Mothers were scanned at 32 and 36 weeks of pregnancy to see foetal facial reactions to the kale and carrot flavours. They were given a single capsule containing approximately 400mg of carrot of 400mg kale powder around 20 minutes before each scan and did not consume anything with a flavour for an hour before.
Facial reactions were seen in both flavour groups, compared with foetuses in a control group not exposed to either flavour, showing that exposure to just a small amount of carrot or kale flavour was enough to stimulate a reaction.
Professor Nadja Reissland, who heads up the Fetal and Neonatal Research Lab and is the study's co-author, has previously studied 4D scans to show the impact of smoking during pregnancy.
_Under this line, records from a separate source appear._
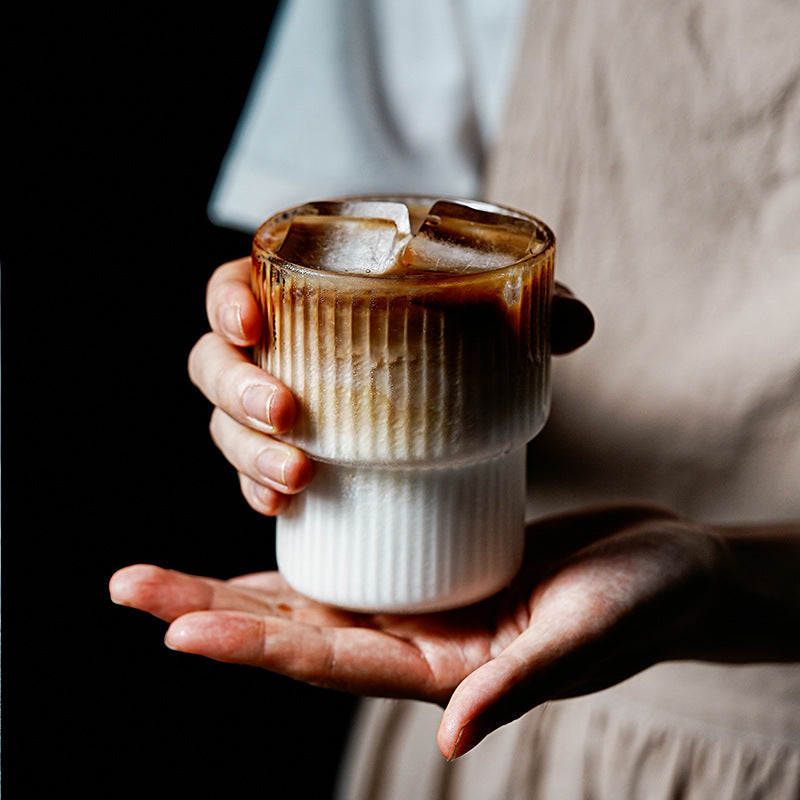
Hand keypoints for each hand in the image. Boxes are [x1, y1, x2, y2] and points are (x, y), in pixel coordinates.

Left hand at [110, 504, 732, 758]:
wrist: (669, 567)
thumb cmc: (644, 604)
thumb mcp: (588, 639)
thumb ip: (521, 684)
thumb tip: (452, 737)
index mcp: (447, 670)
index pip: (329, 661)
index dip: (253, 647)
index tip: (175, 628)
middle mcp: (420, 641)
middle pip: (297, 630)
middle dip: (211, 612)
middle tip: (128, 586)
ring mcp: (427, 602)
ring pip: (313, 597)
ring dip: (236, 586)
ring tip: (162, 571)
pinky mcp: (441, 563)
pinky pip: (357, 559)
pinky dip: (305, 549)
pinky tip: (262, 532)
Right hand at [189, 259, 592, 515]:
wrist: (466, 401)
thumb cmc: (468, 344)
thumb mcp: (500, 322)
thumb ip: (537, 313)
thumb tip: (573, 324)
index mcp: (310, 296)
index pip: (239, 284)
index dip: (228, 300)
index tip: (253, 320)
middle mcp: (283, 351)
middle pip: (214, 361)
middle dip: (235, 388)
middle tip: (287, 413)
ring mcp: (280, 407)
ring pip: (226, 424)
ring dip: (244, 450)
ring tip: (297, 479)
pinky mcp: (291, 457)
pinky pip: (251, 472)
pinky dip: (257, 488)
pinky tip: (281, 507)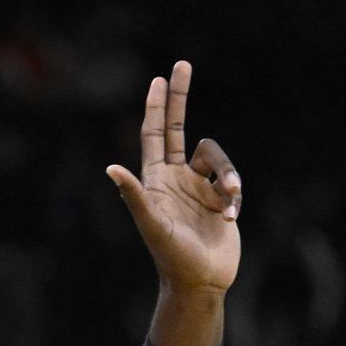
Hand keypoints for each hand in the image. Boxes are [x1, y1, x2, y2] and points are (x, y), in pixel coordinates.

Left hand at [107, 61, 241, 292]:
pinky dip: (234, 196)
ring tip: (227, 203)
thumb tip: (111, 168)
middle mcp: (177, 178)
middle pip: (180, 127)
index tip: (158, 79)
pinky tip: (229, 219)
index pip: (155, 134)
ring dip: (226, 175)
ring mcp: (199, 187)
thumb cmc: (170, 257)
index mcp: (156, 180)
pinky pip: (232, 182)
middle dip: (180, 96)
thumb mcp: (151, 225)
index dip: (156, 106)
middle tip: (181, 64)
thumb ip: (134, 195)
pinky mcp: (220, 199)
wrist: (199, 282)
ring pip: (217, 157)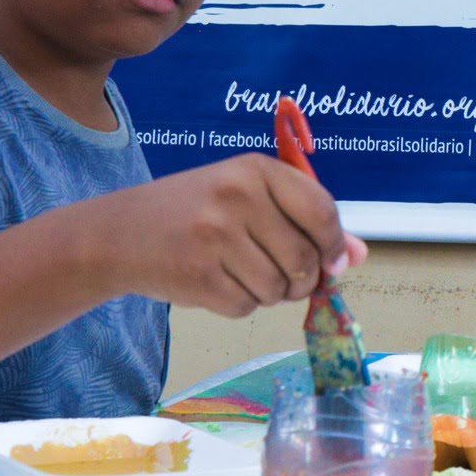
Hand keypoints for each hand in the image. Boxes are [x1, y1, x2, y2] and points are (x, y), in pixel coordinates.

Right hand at [88, 154, 364, 317]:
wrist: (116, 233)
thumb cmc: (194, 211)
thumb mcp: (249, 198)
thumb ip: (306, 221)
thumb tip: (358, 255)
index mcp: (256, 169)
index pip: (321, 210)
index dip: (334, 244)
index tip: (333, 261)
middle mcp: (237, 196)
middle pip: (304, 258)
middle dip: (303, 279)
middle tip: (286, 278)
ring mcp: (215, 235)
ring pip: (277, 288)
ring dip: (270, 294)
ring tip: (245, 275)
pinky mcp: (197, 274)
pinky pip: (245, 306)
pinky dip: (240, 304)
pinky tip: (218, 283)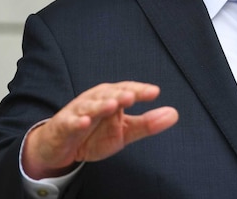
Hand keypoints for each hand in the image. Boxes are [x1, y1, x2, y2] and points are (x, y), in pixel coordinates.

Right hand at [22, 81, 178, 178]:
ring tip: (112, 105)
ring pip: (90, 105)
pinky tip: (84, 122)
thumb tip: (173, 114)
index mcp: (111, 97)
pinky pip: (70, 122)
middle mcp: (95, 100)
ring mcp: (78, 111)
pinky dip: (77, 121)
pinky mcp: (64, 125)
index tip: (154, 93)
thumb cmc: (94, 134)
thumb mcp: (124, 131)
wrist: (62, 147)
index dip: (140, 90)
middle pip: (108, 93)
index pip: (127, 90)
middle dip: (120, 94)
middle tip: (132, 96)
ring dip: (100, 105)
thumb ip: (147, 124)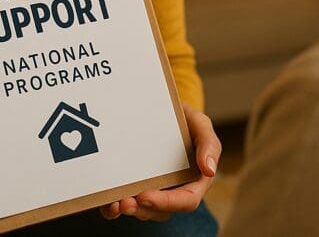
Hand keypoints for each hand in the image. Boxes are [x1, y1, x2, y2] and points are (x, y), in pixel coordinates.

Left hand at [100, 103, 220, 221]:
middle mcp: (174, 189)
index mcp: (194, 180)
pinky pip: (127, 203)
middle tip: (125, 203)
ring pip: (144, 211)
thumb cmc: (184, 120)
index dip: (167, 203)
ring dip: (129, 211)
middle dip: (143, 210)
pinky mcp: (135, 186)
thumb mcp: (199, 124)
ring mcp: (154, 189)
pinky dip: (115, 209)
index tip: (146, 196)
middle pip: (162, 211)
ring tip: (114, 205)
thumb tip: (210, 170)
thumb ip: (208, 143)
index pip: (186, 200)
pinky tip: (107, 204)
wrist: (159, 108)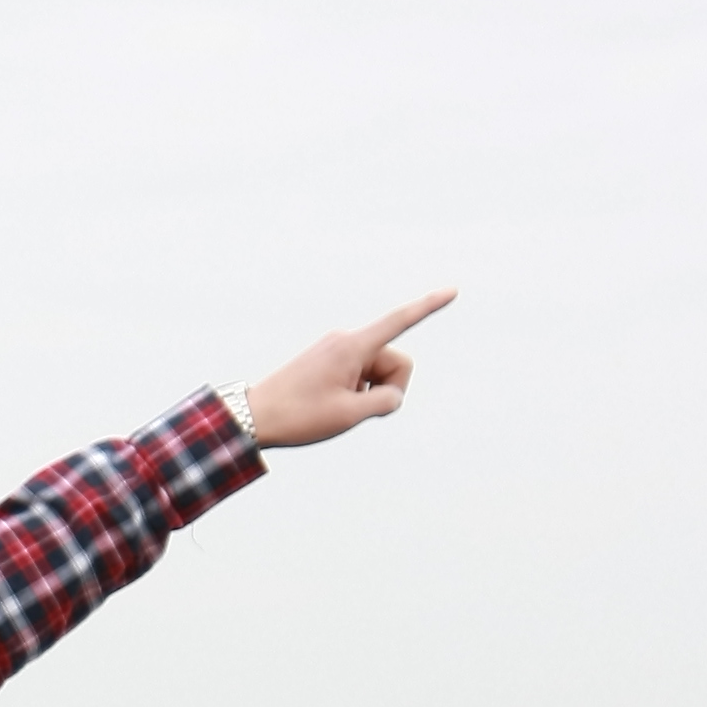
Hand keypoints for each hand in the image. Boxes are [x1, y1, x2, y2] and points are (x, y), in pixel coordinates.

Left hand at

She said: "This latest study could have important implications for understanding the earliest evidence for foetal abilities to sense and discriminate different flavours and smells from the foods ingested by their mothers."
Jackie Blissett of Aston University, research co-author, said: "“It could be argued that repeated prenatal flavour exposures may lead to preferences for those flavours experienced postnatally. In other words, exposing the foetus to less ‘liked’ flavours, such as kale, might mean they get used to those flavours in utero.
"The next step is to examine whether foetuses show less ‘negative’ responses to these flavours over time, resulting in greater acceptance of those flavours when babies first taste them outside of the womb."
The study is published in the journal Psychological Science.